Best Nonfiction of 2024
The Anxious Generation — Jonathan Haidt
Haidt’s follow-up to The Coddling of the American Mind makes the case that the smartphone-driven rewiring of childhood — specifically the shift from phone-free play to phone-based life around 2012 — is the primary driver of the adolescent mental health crisis. Whether or not you accept the full thesis, the data Haidt marshals is serious and the policy proposals (no smartphones before 14, no social media before 16) are worth engaging with. The year’s most consequential popular nonfiction.
Supercommunicators — Charles Duhigg
Duhigg (The Power of Habit, Smarter Faster Better) turns his attention to the science of conversation — why some people make every discussion feel like a genuine exchange while others talk past each other. The book identifies the different types of conversations (practical, emotional, social) and explains why miscommunication happens when people are in different modes without knowing it.

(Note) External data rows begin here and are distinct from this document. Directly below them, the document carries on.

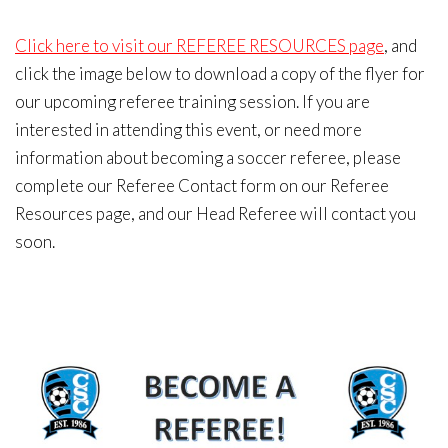
Click here to visit our REFEREE RESOURCES page
, and
click the image below to download a copy of the flyer for
our upcoming referee training session. If you are
interested in attending this event, or need more
information about becoming a soccer referee, please
complete our Referee Contact form on our Referee
Resources page, and our Head Referee will contact you
soon.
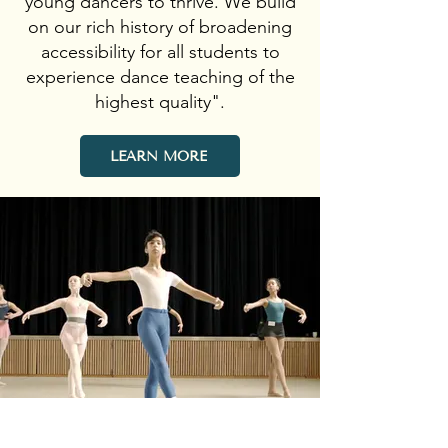
young dancers to thrive. We build
on our rich history of broadening
accessibility for all students to
experience dance teaching of the
highest quality".
LEARN MORE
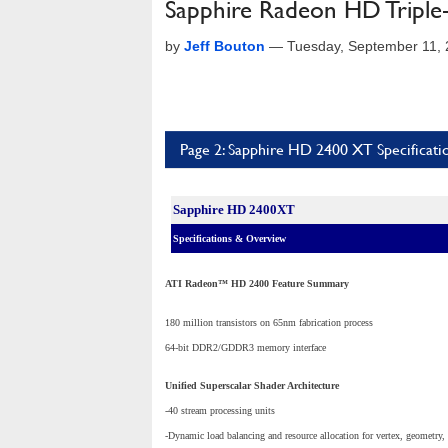
Sapphire Radeon HD Tripl
by
Jeff Bouton
—
Tuesday, September 11,
Page 2: Sapphire HD 2400 XT Specificat
Sapphire HD 2400XT
Specifications & Overview
ATI Radeon™ HD 2400 Feature Summary
180 million transistors on 65nm fabrication process
64-bit DDR2/GDDR3 memory interface
Unified Superscalar Shader Architecture
-40 stream processing units
-Dynamic load balancing and resource allocation for vertex, geometry,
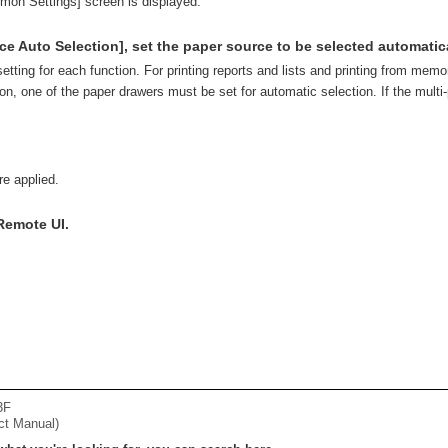
mon Settings] screen is displayed.
ce Auto Selection], set the paper source to be selected automatica
setting for each function. For printing reports and lists and printing from memo
on, one of the paper drawers must be set for automatic selection. If the multi-
re applied.
Remote UI.
3F
ct Manual)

Good Energy — Dr. Casey Means
The year’s most talked-about health book makes a metabolic case for chronic disease: that most of the dominant conditions of modern life — obesity, anxiety, depression, infertility — share a root cause in disrupted cellular energy metabolism. Means, a Stanford-trained surgeon who left medicine to address root causes, writes with genuine scientific rigour and appropriate acknowledgement of what isn’t yet proven.
Frequently Asked Questions
What was the best novel of 2024?
The standout novels of 2024 span several genres. Wind and Truth (Brandon Sanderson) concluded the first Stormlight Archive arc after fourteen years. The Women (Kristin Hannah) was the year's most widely read literary historical fiction. James (Percival Everett) won the Pulitzer Prize. We Do Not Part (Han Kang) came from the 2024 Nobel laureate. Intermezzo (Sally Rooney) was the year's most anticipated literary debut.
What was the most popular book of 2024?
In terms of sales, House of Flame and Shadow (Sarah J. Maas), Funny Story (Emily Henry), and Wind and Truth (Brandon Sanderson) were among the year's biggest commercial successes. Onyx Storm (Rebecca Yarros, published January 2025) was anticipated heavily throughout 2024.
What nonfiction books came out in 2024?
Notable 2024 nonfiction included The Anxious Generation (Jonathan Haidt) on social media and youth mental health, Supercommunicators (Charles Duhigg) on the science of conversation, Good Energy (Dr Casey Means) on metabolic health, and Revenge of the Tipping Point (Malcolm Gladwell).